In practise, the filter used will not be perfect and will, itself, introduce one or more of the following artifacts:
- Start cutting off frequencies that are in the (extreme high) audible range - at least for those of use with very good and very young ears.
- Allow some reconstruction artifacts (frequencies higher than fs/2) to propate.
- Have a non-flat frequency response in the audible range.
- Have a non-linear phase response (meaning that different signal frequencies get delayed by different amounts).
It is a matter of debate as to whether all of these filter artifacts will be audible. It would certainly be possible to imagine (1) and (3) being audible for some people. I think the consensus is that (2) would not be audible. The audibility of (4) is very uncertain - my knowledge in this area is a bit thin but I believe, in general, human hearing is not sensitive to phase but there may be some secondary affects related to the presence of multiple frequencies that could conceivably be audible.
However, if you use fs = 96kS/s, then the reconstruction artifacts (which start from fs/2 = 48kHz) is a long way (> 1 octave) away from any audible frequency.
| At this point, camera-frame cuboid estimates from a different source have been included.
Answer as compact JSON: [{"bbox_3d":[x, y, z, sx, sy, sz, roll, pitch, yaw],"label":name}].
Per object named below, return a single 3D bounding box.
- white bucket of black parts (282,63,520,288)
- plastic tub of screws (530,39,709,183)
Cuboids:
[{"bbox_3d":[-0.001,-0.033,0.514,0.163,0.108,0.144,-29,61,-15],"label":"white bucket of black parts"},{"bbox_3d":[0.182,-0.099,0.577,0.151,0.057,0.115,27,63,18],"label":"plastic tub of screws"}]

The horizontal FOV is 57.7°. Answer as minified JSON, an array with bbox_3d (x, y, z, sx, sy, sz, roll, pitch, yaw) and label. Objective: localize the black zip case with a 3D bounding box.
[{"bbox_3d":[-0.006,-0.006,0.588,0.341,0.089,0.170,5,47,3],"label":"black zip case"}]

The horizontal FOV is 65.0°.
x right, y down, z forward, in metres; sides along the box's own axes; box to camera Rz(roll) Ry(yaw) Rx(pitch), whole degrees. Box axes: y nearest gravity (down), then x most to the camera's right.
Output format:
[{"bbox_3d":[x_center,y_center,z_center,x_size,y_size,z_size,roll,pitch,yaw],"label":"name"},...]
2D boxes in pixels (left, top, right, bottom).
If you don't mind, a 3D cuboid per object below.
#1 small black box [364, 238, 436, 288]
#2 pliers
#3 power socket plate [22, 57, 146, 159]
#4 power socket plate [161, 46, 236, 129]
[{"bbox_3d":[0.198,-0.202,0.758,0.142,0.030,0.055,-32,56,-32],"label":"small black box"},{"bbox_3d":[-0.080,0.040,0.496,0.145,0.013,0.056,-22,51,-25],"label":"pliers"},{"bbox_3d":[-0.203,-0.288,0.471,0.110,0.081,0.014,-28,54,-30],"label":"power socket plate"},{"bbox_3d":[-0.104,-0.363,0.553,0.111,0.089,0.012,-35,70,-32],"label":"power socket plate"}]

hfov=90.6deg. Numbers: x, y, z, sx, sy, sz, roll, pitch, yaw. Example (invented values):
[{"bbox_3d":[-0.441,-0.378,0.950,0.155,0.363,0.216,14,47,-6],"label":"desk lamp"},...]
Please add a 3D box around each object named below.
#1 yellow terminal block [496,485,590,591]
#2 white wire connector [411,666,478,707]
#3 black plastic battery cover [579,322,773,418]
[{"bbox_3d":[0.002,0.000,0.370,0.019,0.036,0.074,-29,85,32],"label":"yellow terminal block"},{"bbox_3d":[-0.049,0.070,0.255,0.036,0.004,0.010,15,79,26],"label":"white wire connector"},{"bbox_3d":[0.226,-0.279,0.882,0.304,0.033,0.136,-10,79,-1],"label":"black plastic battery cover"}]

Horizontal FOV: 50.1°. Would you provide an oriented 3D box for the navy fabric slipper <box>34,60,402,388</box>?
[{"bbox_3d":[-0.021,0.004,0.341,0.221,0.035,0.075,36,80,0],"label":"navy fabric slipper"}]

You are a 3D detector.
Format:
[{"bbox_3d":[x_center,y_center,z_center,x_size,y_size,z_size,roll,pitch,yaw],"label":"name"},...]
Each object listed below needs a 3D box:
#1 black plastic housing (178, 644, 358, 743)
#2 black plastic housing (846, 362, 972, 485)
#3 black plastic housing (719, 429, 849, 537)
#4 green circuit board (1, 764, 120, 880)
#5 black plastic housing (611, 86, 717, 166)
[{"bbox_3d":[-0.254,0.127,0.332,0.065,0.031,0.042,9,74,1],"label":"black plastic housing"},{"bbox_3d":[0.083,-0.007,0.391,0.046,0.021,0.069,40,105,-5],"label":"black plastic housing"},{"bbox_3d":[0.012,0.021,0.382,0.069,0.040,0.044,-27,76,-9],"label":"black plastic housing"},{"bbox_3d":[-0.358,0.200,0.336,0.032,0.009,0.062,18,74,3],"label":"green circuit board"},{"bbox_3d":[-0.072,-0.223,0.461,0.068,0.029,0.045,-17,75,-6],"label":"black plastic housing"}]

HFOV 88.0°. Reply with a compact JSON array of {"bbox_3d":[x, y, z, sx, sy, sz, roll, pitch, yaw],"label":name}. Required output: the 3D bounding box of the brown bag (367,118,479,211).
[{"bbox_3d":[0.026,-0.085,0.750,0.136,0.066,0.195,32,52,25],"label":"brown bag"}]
Thus an analogue low pass filter with a much gentler cutoff can be used and this allows hardware designers to choose filters with much better characteristics in the audible range (more appropriate cutoff frequency, better [flatter] frequency response and more linear phase response).
In principle, higher still sampling rates (fs = 196kS/s and beyond) gives even more lattitude to the hardware designer to design a very good analogue filter - but as with everything it is a law of diminishing returns both in terms of the hardware designers ability to design better filters and the listeners ability to hear the difference.
As a consequence of this, I can believe that it may be possible for some people to tell the difference between RedBook CD and 96kS/s sampling rates. However, even 48kS/s gives more room for filter design and so it would be quite possible for those that can hear the difference between 44.1kS/s and 96kS/s could not so easily tell the difference between 48kS/s and 96kS/s.
Edit: Repositioned TLDR
Edit 2: Removed references to quantisation noise/artifacts and replaced with ‘reconstruction artifacts’ to address the point made by @WiWavelength below.